Before FOMC announcement 157 yen → after 153 yen
"Appears to be yen purchase by authorities"

Amid the announcement of the Federal Open Market Committee (FOMC), which determines U.S. monetary policy, the yen exchange rate in the New York foreign exchange market experienced sharp fluctuations, raising renewed speculation that Japanese authorities may have intervened in the market. However, it is viewed as a temporary strengthening of the yen, and the trend of yen depreciation is expected to continue long-term as the interest rate gap between the U.S. and Japan remains wide.


Yen Surges Unexpectedly After US FOMC... Did Japan Conduct a Second Intervention? [Image source=Yonhap News]

The yen-dollar exchange rate was trading in the high 157 yen range per dollar until 2 p.m. local time on the 1st, just before the FOMC meeting results were announced. Then, around 4 p.m., it dropped to 153 yen per dollar. A decline in the yen-dollar exchange rate means an appreciation of the yen.

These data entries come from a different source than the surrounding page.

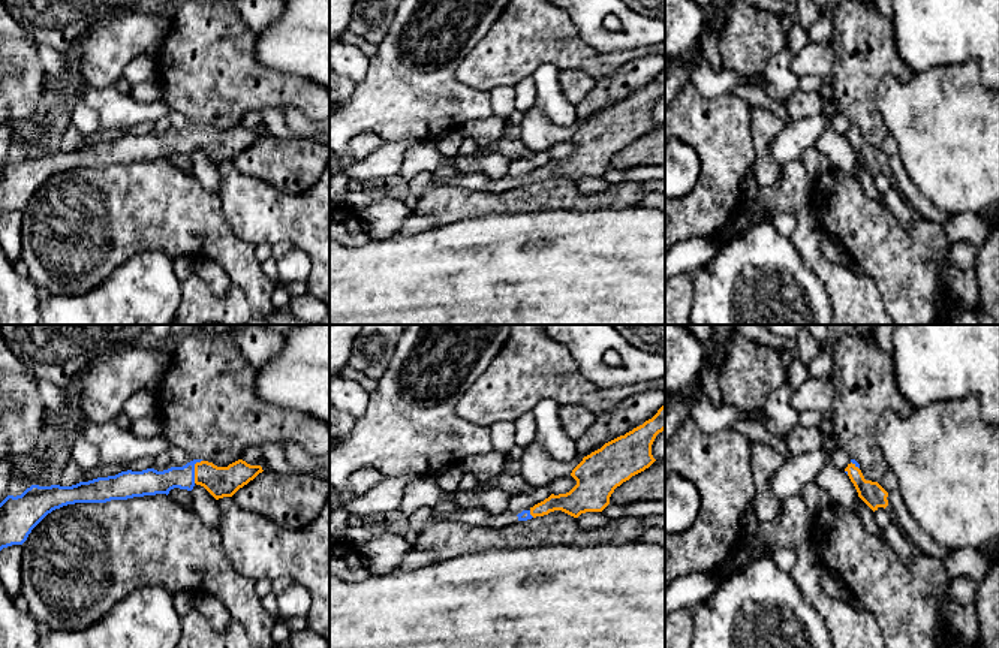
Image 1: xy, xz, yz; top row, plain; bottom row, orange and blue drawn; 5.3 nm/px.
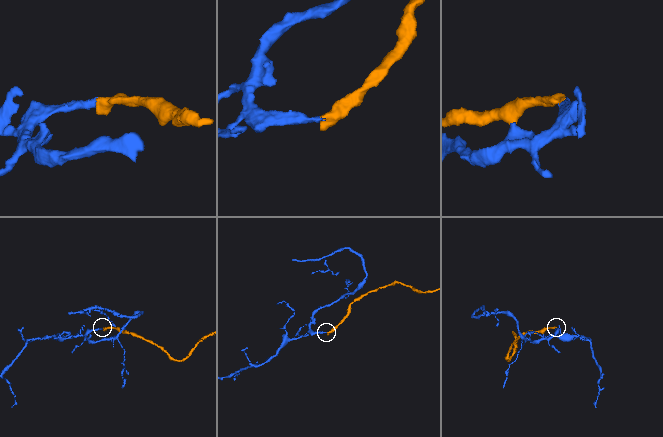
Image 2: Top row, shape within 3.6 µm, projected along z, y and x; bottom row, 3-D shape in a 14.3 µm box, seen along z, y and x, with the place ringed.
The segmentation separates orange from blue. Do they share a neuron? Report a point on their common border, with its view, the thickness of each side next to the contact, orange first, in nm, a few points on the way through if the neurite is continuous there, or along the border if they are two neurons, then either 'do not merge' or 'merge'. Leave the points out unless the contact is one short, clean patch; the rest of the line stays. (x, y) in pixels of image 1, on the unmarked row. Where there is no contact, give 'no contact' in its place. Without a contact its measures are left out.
contact xy (195, 135); calibres 160 and 140 nm; way xy (220, 147), (195, 135), (184, 142), (150, 147); merge

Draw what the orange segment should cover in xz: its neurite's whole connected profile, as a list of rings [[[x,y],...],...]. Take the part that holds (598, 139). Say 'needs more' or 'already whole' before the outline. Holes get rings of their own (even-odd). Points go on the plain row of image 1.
needs more; [[[665,70],[643,90],[584,121],[571,138],[577,150],[569,157],[551,159],[529,175],[518,178],[518,186],[544,181],[554,175],[562,175],[574,183],[586,177],[602,177],[617,151],[656,126],[652,120],[652,109],[664,94]]]

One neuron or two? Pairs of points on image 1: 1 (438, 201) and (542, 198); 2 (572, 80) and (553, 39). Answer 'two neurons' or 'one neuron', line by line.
1: one neuron
2: two neurons

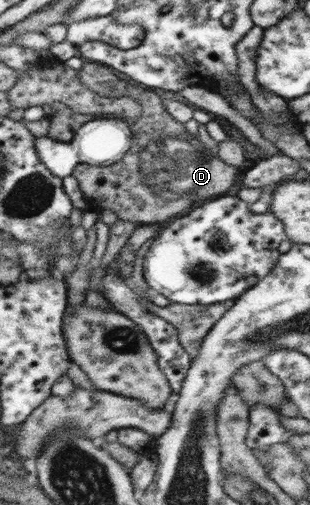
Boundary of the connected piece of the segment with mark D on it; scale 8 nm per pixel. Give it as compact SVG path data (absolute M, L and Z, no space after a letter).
M134 88L132 98L136 98L135 101L140 103L142 107L142 112L136 118L126 117L121 113L80 114L62 102L51 104L56 114L50 118L50 128L47 135L57 141L70 141L83 124L94 119L122 119L131 128L134 141L118 162L108 166L82 163L73 170L71 175L79 182L82 194L86 197L86 205L90 209L98 211L102 208L110 208L110 212L117 213L118 220L132 221L136 226L158 224L158 222L162 225L162 220L174 220L174 216L182 216L182 214L190 212L190 208L204 204L204 202L210 202L212 198L224 195L232 188L239 173L238 167L226 164L217 156L212 155L200 143L198 136L188 133L184 123L178 122L167 112L164 100L160 100L160 96L156 92L150 92L144 88Z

Such a large fluctuation in a short period has led to widespread analysis in the market that the Japanese government and the Bank of Japan (BOJ) began purchasing yen. Typically, the U.S. holding interest rates steady is seen as a factor that lowers the yen’s value, but the market showed the opposite movement this time.


A representative from a Japanese bank told the Nihon Keizai Shimbun, "It appears to be yen purchase intervention by the Japanese government and the BOJ." Another bank official said, "During the period when the yen surged sharply, there were large-scale foreign exchange transactions amounting to about 5 trillion yen (approximately 44 trillion won)."

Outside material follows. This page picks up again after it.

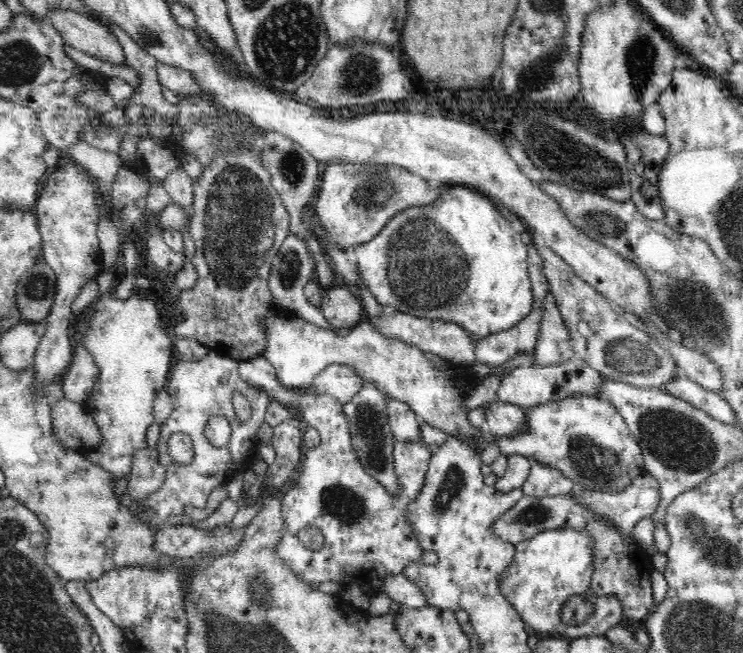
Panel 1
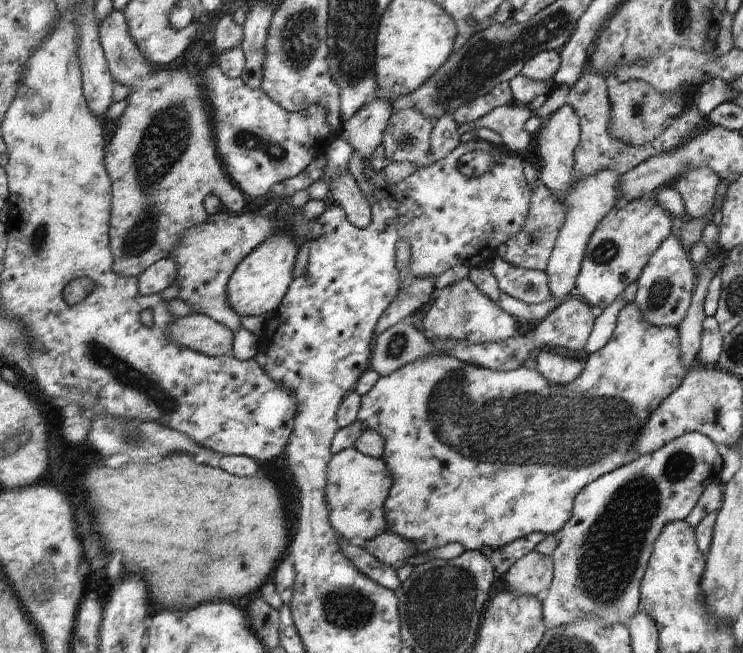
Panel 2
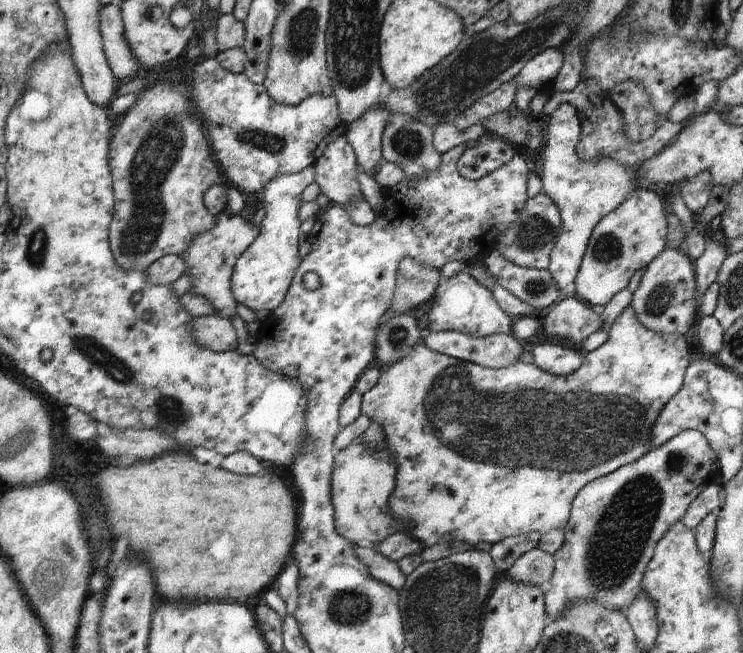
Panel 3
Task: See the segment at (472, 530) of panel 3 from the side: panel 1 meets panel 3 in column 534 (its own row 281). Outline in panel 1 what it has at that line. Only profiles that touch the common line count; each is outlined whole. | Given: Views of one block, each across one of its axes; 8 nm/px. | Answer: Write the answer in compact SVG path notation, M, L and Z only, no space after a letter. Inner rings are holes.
M448 185L443 187L442 194L432 204L413 206L396 213L371 241L361 244L355 250L357 254L356 265L364 284L375 296L377 302L387 311L397 310L422 319L454 322L470 334L485 337L516 326L533 309L532 283L530 283L530 276L528 275L529 246L522 242L520 236L521 234L512 230L508 221L508 214L498 204L490 200L490 197L486 197L466 186Z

Since the first reports of market intervention by the Japanese government and the BOJ on the 29th of last month, the yen depreciation trend continued, prompting a second intervention. At that time, the yen-dollar exchange rate surpassed the 160 yen level per dollar for the first time in 34 years since April 1990. However, it then plunged more than 4 yen to the low 155 yen range, raising the possibility of intervention by authorities.


Japanese authorities, including the Ministry of Finance, have not yet issued an official statement regarding currency intervention, but the market is highly considering the possibility of intervention in response to the exchange rate fluctuations on this day as well. According to Bloomberg News, Masato Kanda, Financial Vice Minister of Japan’s Ministry of Finance, avoided a direct answer when asked about intervention and said, "We plan to disclose data at the end of this month."


The market is warning that despite authorities’ intervention, the yen’s weakness may persist long-term. Some forecasts suggest that the yen exchange rate, which was around 140 yen per dollar at the beginning of the year, could reach the 170 yen level. The Nihon Keizai Shimbun reported, "The foreign exchange market expects the interest rate gap between the U.S. and Japan will not narrow for the time being," and "selling pressure on the yen remains strong." In particular, it is analyzed that the yen selling trend accelerated further after the BOJ held interest rates steady at the April Monetary Policy Meeting.


Meanwhile, on this day, the BOJ released the minutes of the March Monetary Policy Meeting, where it raised interest rates for the first time in 17 years. The BOJ stated, "We have reached a situation where the 2% price stability target can be achieved," and "a tight financial environment will continue for the time being." However, it explained, "This is not aiming for monetary tightening like the U.S. and Europe, but rather part of efforts to achieve the price stability target." Meeting participants reached a consensus that long-term interest rates are fundamentally determined by the financial markets.